§ **EXTRAIT DU DOCUMENT**
---*---

En 1996, lorsqu’un journaliste de l’agence AP a demandé à Massoud Barzani si l’ancien dictateur irakien Saddam Hussein était son ami ou son ennemi, il répondit : “Il était notre ennemi, mais je ne peux plus dire qu’il est notre ennemi”. Les événements qui ont suivi cette nouvelle “amitié” avec Saddam Hussein ont engendré d’immenses traumatismes physiques et psychologiques au peuple kurde d’Irak.

Le traumatisme de l’absence

L’histoire de la région du Kurdistan irakien après 1996 a provoqué de sérieux traumatismes dans la mémoire collective de la population. Imaginez un instant n’avoir jamais rencontré votre père car celui-ci a été arrêté alors que vous n’étiez pas encore né. Au fil des années, vous avez célébré chaque étape importante de votre vie, chaque anniversaire sans sa présence. On ne vous a jamais dit la vérité sur ce qu’il était arrivé à votre père et où il se trouvait. C’est alors que vous avez commencé à protester auprès de votre mère, tandis que d’autres mères et leurs enfants vivaient le même drame. Après quelques années, à l’aube de l’âge adulte, une lettre froide accompagnée d’une petite somme d’argent vous informe que votre père n’est plus ; il a atteint le statut vénéré de “martyr”. 

Imaginez aussi que vous soyez une adolescente de quinze ans qui se fait arrêter et violer plusieurs fois avant de contenir pendant environ deux décennies le traumatisme psychologique de cette agression avant de l’avouer publiquement sans toutefois avoir le moindre espoir de voir les auteurs de l’agression traduits en justice. 

Il y a une dizaine d’années, le président de la région du Kurdistan, Mr.Nechirvan Barzani, a minimisé la portée criminelle des disparitions forcées. Il a présenté la question comme devant être réglée entre les partis kurdes impliqués, respectivement le Parti démocratique du Kurdistan (PDK), dirigé par Massoud Barzani, et l’Union Patriotique du Kurdistan (UPK), dirigée par Jalal Talabani, puis abordée avec les familles des disparus. Cependant, cette discussion avec les familles n’a jamais eu lieu. Le président Barzani aurait dû aider les familles à intenter une action en justice, car ces actes peuvent être considérés comme des crimes contre l’humanité. De telles questions ne peuvent pas être simplement réglées entre deux parties rivales. Si des crimes ont été perpétrés, il est essentiel d’en tirer les leçons et de veiller à ce que justice soit rendue et non une compensation arbitraire.

Dans la culture musulmane et kurde, le martyre occupe une place importante et inégalée. Le sacrifice d’un martyr fait de ses assassins les ennemis ultimes. Pourtant, la réalité est poignante lorsque cet ennemi n’est pas un envahisseur étranger ou un adversaire lointain, mais votre propre famille, vos compatriotes, votre propre gouvernement. Comment faire face à une telle révélation ? La tragédie, c’est que pour de nombreux habitants de la région du Kurdistan irakien (GRK), cela n’est pas de l’ordre de l’imaginaire, mais d’un souvenir réel bel et bien traumatisant.

---*---

§ **DONNÉES FOURNIES**
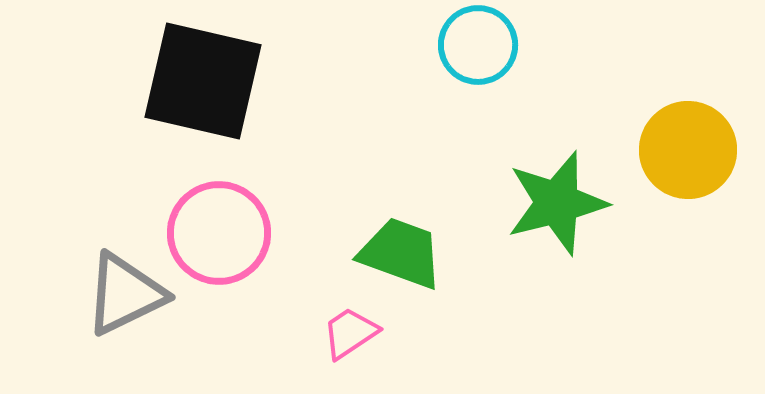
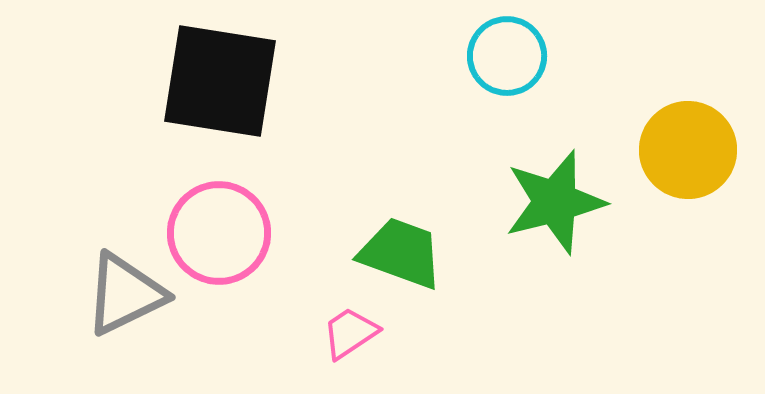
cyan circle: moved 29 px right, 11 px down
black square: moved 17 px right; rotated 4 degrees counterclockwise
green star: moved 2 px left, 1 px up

---*---

Condensez le paragraphe de l'extrait du document qui commence par « Il y a une dizaine d'années » en quelques phrases plus courtes, sans perdre ses faits principaux.

§ **SOLUTION COMPLÈTE**
Il y a une dizaine d'années, le président de la région du Kurdistan, Nechirvan Barzani, a minimisé la portée criminelle des disparitions forcées. Il a présenté la question comme une affaire à régler entre le PDK de Massoud Barzani et l'UPK de Jalal Talabani, puis avec les familles des disparus, mais cette discussion avec les familles n'a jamais eu lieu. Il aurait dû aider ces familles à saisir la justice, car ces actes peuvent constituer des crimes contre l'humanité et ne se règlent pas entre deux partis rivaux. Si des crimes ont été commis, il faut en tirer les leçons et obtenir justice plutôt qu'une compensation arbitraire.